I casi lievi in assenza di difficoltà respiratoria e in cui la saturazione d’ossigeno del sangue si mantiene al di sopra del 94% e l’alimentazione sia possibile, possono essere trattati a domicilio con lavaggi del naso frequenti, aspirazione delle secrezioni e terapia aerosolica con soluzioni saline (fisiologica o più spesso ipertonica al 3%, che va a fluidificare e quindi mobilizzare le secrezioni per facilitarne l’eliminazione). Solo nel caso in cui vi sia beneficio e su indicazione medica, possono inoltre essere utilizzati dei farmaci che dilatano i bronchi (broncodilatatori) per via aerosolica.

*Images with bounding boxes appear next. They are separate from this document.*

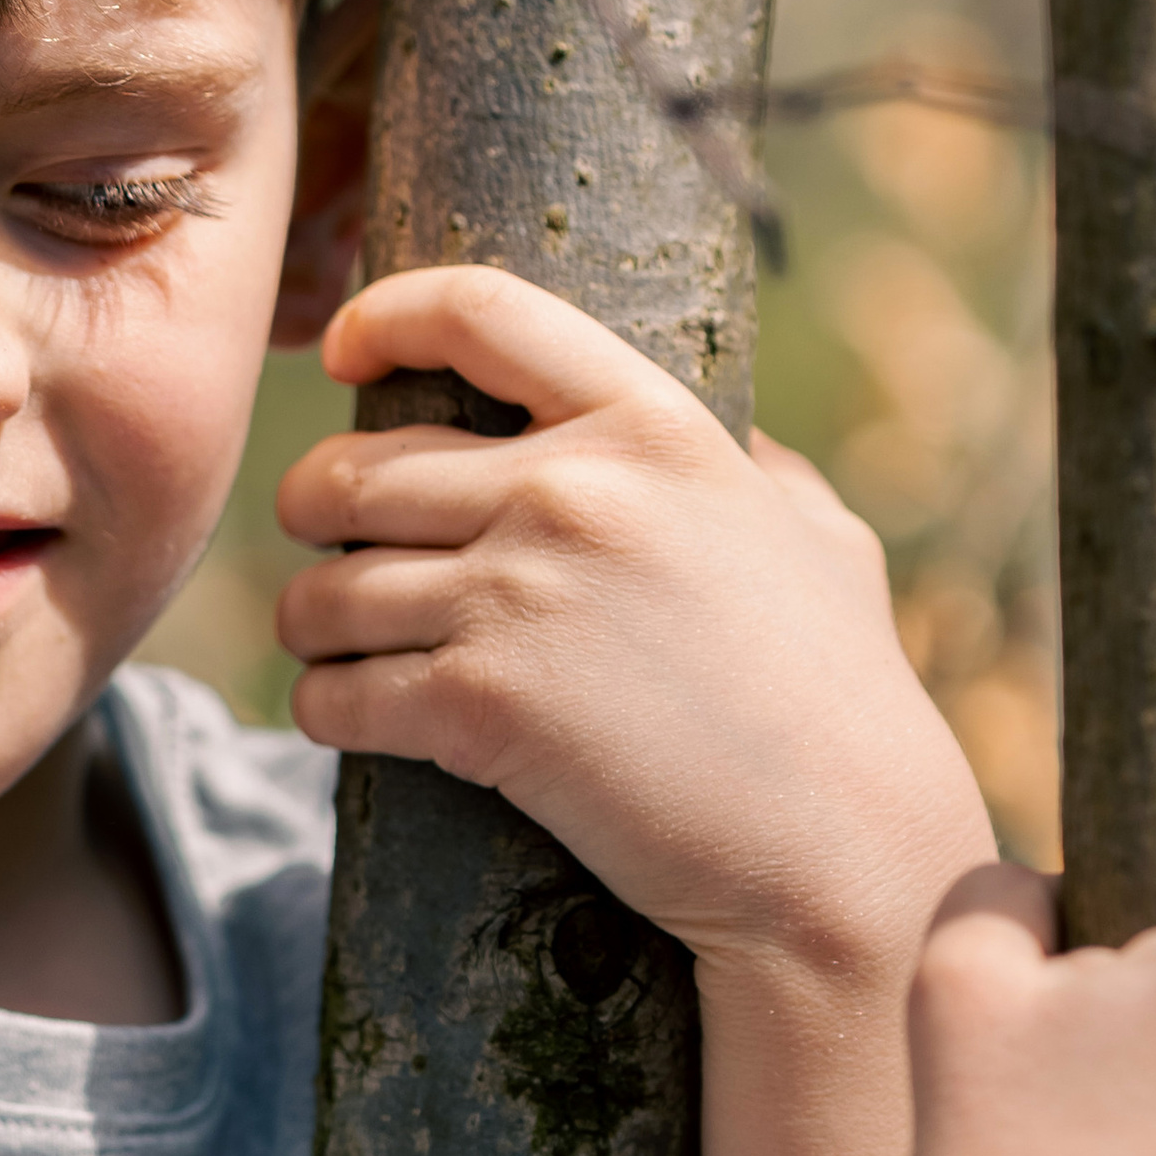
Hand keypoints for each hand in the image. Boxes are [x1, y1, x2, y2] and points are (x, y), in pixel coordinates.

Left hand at [275, 265, 990, 979]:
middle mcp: (570, 491)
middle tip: (320, 541)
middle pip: (359, 470)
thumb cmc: (845, 700)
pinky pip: (337, 695)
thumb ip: (758, 474)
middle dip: (314, 507)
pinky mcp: (479, 705)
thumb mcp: (821, 538)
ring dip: (310, 624)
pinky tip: (343, 718)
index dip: (385, 316)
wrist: (843, 845)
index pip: (480, 311)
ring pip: (328, 592)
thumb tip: (736, 446)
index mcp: (650, 426)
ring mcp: (517, 595)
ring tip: (328, 646)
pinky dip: (323, 709)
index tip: (343, 350)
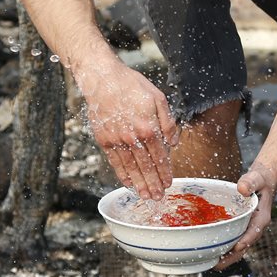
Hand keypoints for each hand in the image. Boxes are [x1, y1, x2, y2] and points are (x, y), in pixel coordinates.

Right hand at [80, 62, 180, 199]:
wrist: (102, 79)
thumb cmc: (132, 86)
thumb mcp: (158, 98)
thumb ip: (167, 122)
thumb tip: (174, 143)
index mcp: (148, 127)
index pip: (159, 156)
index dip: (165, 171)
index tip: (169, 183)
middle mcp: (132, 137)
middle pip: (145, 166)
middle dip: (153, 184)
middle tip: (158, 198)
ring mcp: (116, 140)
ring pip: (130, 167)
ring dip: (139, 184)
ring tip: (145, 196)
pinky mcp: (104, 139)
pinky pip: (115, 162)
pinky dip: (122, 174)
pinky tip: (128, 183)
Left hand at [216, 163, 276, 266]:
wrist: (262, 183)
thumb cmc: (259, 181)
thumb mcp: (256, 179)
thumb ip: (250, 182)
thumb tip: (242, 188)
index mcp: (261, 218)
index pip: (254, 232)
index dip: (246, 240)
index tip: (237, 248)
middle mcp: (255, 228)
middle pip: (244, 246)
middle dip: (231, 257)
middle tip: (216, 264)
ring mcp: (247, 231)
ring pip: (237, 249)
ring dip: (225, 257)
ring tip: (209, 263)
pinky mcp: (240, 230)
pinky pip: (232, 242)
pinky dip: (222, 248)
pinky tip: (209, 252)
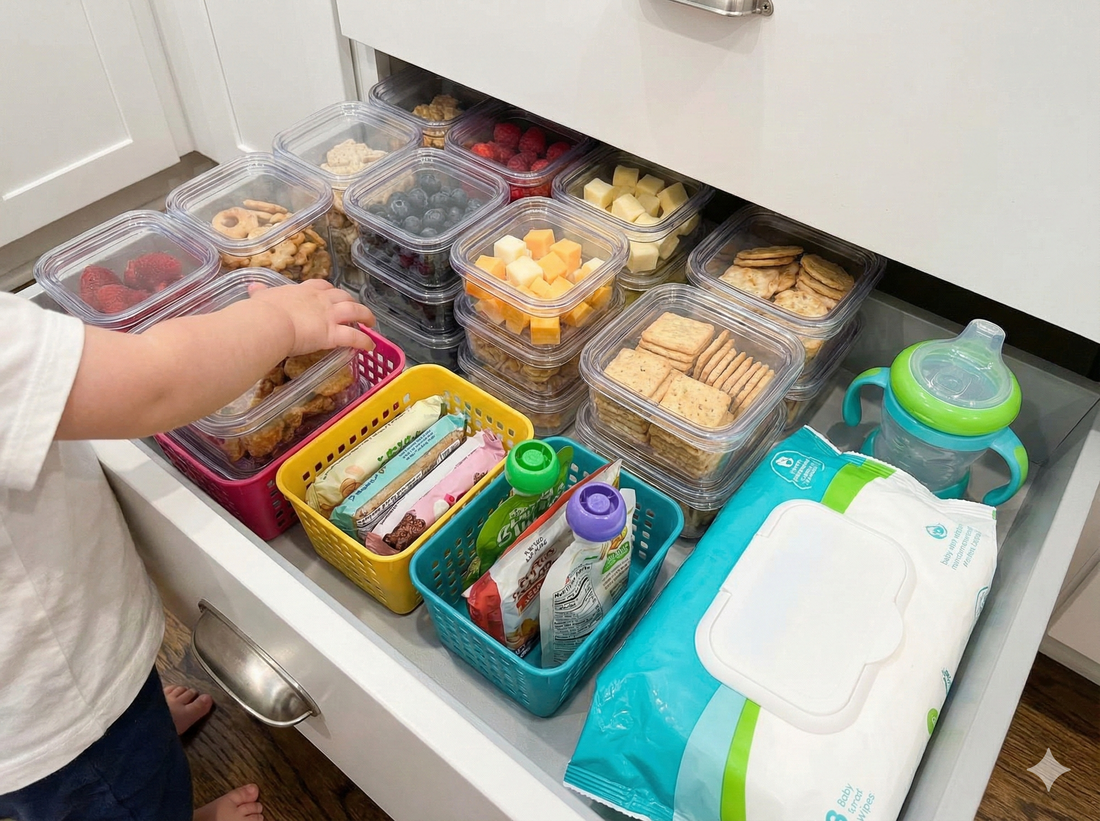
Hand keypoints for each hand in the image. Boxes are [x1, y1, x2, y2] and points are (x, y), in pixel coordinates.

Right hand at [247, 279, 375, 356]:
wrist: (269, 322)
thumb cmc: (262, 311)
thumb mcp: (261, 297)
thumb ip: (261, 293)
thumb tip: (253, 288)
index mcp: (304, 291)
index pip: (322, 286)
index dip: (329, 290)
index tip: (332, 295)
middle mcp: (320, 300)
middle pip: (343, 296)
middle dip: (351, 301)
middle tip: (356, 310)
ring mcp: (329, 316)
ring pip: (355, 312)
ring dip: (366, 316)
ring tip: (371, 322)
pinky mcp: (333, 334)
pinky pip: (355, 337)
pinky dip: (365, 341)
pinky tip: (370, 347)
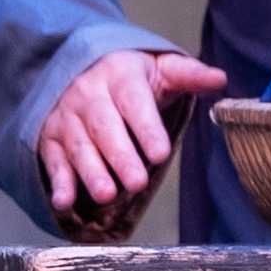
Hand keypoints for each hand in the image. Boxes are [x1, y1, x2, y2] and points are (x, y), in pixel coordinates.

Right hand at [40, 45, 230, 226]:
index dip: (146, 128)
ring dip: (91, 171)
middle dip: (120, 156)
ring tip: (107, 195)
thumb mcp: (160, 69)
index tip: (161, 154)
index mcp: (119, 75)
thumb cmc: (131, 78)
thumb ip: (189, 75)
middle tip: (137, 183)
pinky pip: (53, 159)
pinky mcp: (50, 137)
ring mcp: (67, 117)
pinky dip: (58, 181)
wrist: (82, 70)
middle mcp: (88, 94)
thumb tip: (220, 79)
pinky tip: (64, 201)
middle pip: (104, 126)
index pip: (133, 101)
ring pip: (78, 145)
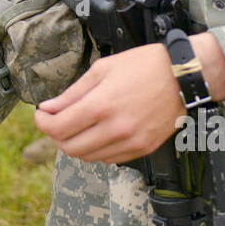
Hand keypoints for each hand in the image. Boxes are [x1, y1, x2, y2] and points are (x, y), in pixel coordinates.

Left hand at [34, 44, 182, 164]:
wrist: (183, 77)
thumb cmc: (144, 66)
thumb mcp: (102, 70)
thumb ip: (72, 93)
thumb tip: (48, 108)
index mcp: (101, 105)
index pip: (57, 128)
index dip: (42, 123)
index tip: (41, 114)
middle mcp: (115, 129)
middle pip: (69, 148)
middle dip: (55, 136)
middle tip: (55, 122)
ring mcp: (130, 142)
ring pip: (88, 157)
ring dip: (75, 145)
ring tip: (77, 127)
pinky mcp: (142, 149)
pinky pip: (109, 159)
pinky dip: (96, 150)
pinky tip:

La terapia con cortisonici per via orale o sistemica non è supportata dalle recenti evidenze scientifiche, in quanto non è stato dimostrato alcun beneficio significativo

dispositivo aerosolterapia Pro maschera
ospedale

Nei casi moderato-gravi in cui vi sia difficoltà respiratoria, un’insufficiente saturazione del sangue e/o difficoltà all’alimentazione, si rende in genere necessario il ricovero in ospedale. Il ricovero è previsto anche per i bambini con bronchiolite che presentano fattori di rischio (prematurità, patologie respiratorie e cardiovascolari). Nei casi ospedalizzati, la terapia della bronchiolite si basa su alcuni pilastri fondamentali: ossigeno umidificato caldo (nei casi più gravi ad alti flussi mediante strumentazione predisposta); idratazione tramite sondino naso-gastrico o per via endovenosa nei casi di difficoltà all’alimentazione; lavaggi nasali frequenti.

Suggerimenti e consigli
su come prevenire la patologia

Per ridurre il rischio di contrarre l’infezione virale e per evitarne la diffusione, sono necessari alcuni accorgimenti, come l’accurato lavaggio delle mani, la pulizia delle superfici che potrebbero essere contaminate con i virus, quali le maniglie delle porte, i giocattoli e i piani dei tavoli e, più in generale, evitare il contatto con persone infette e l’esposizione al fumo passivo. E’ inoltre necessario favorire l’allattamento al seno e fornire una quantità adeguata di liquidi. Eseguire frequenti lavaggi nasali con soluzione fisiologica o ipertonica può aiutare a mantenere puliti il naso e le prime vie aeree.

Prognosi

La prognosi è ottima per i bambini adeguatamente trattati. Si è dibattuto a lungo se i bambini con bronchiolite possano in futuro sviluppare asma: in generale, si è osservato che i bambini con predisposizione alle allergie, presentano forme più grave di bronchiolite. L’infezione da RSV sembra invece predisporre a maggiori ricorrenze di broncospasmo, senza aumentare il rischio di asma in età adolescenziale. Le infezioni da Rhinovirus sembrano essere correlate al rischio di sviluppo di asma e rappresentano, inoltre, un rischio per future crisi asmatiche acute.

Bibliografia

  • Meissner HC. Viral Bronchiolitis in Children. N Engl J Med. 2016;374(1):62-72.
  • Baraldi E, Lanari M, Manzoni P, et al. Inter-society consensus document on treatment and prevention of bronchiolitis in newborns and infants. Ital J Pediatr. 2014;40:65.